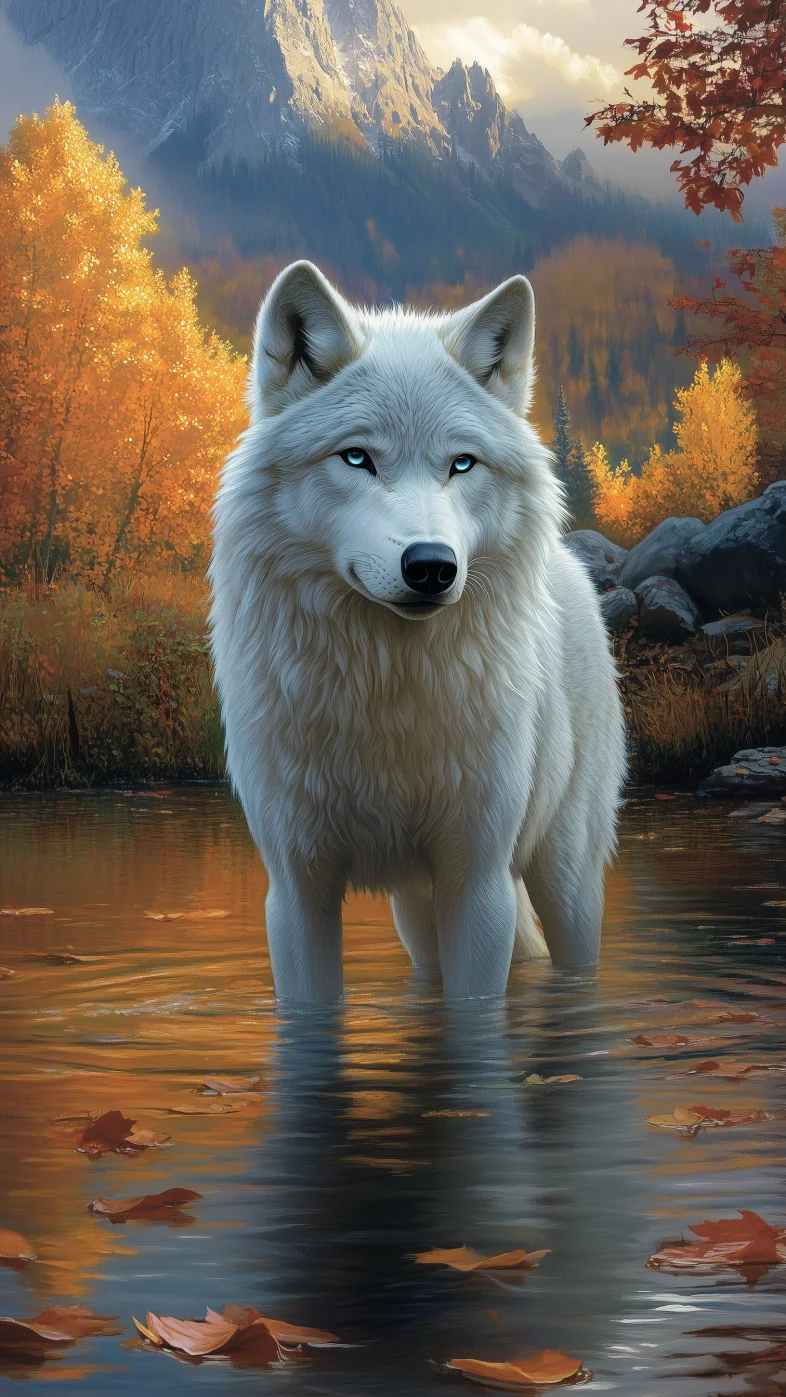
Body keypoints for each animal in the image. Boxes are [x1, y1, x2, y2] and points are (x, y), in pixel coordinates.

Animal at [209, 261, 626, 1002]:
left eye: (461, 463)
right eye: (356, 458)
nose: (431, 565)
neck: (386, 686)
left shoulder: (477, 881)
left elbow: (476, 1010)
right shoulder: (297, 890)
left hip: (565, 881)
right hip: (416, 912)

Exercise aim »
Could all the data above be given again exactly, leaving out its images?

Response area »
Body keypoints for each animal in the image. Boxes are [x1, y1, x2, y2] and points are (x, y), in pixel coordinates.

Animal at [209, 261, 626, 1002]:
left eye: (461, 463)
right eye: (356, 458)
nose: (431, 565)
neck: (386, 686)
left shoulder: (477, 881)
left elbow: (476, 1010)
right shoulder: (297, 890)
left hip: (565, 881)
right hip: (416, 912)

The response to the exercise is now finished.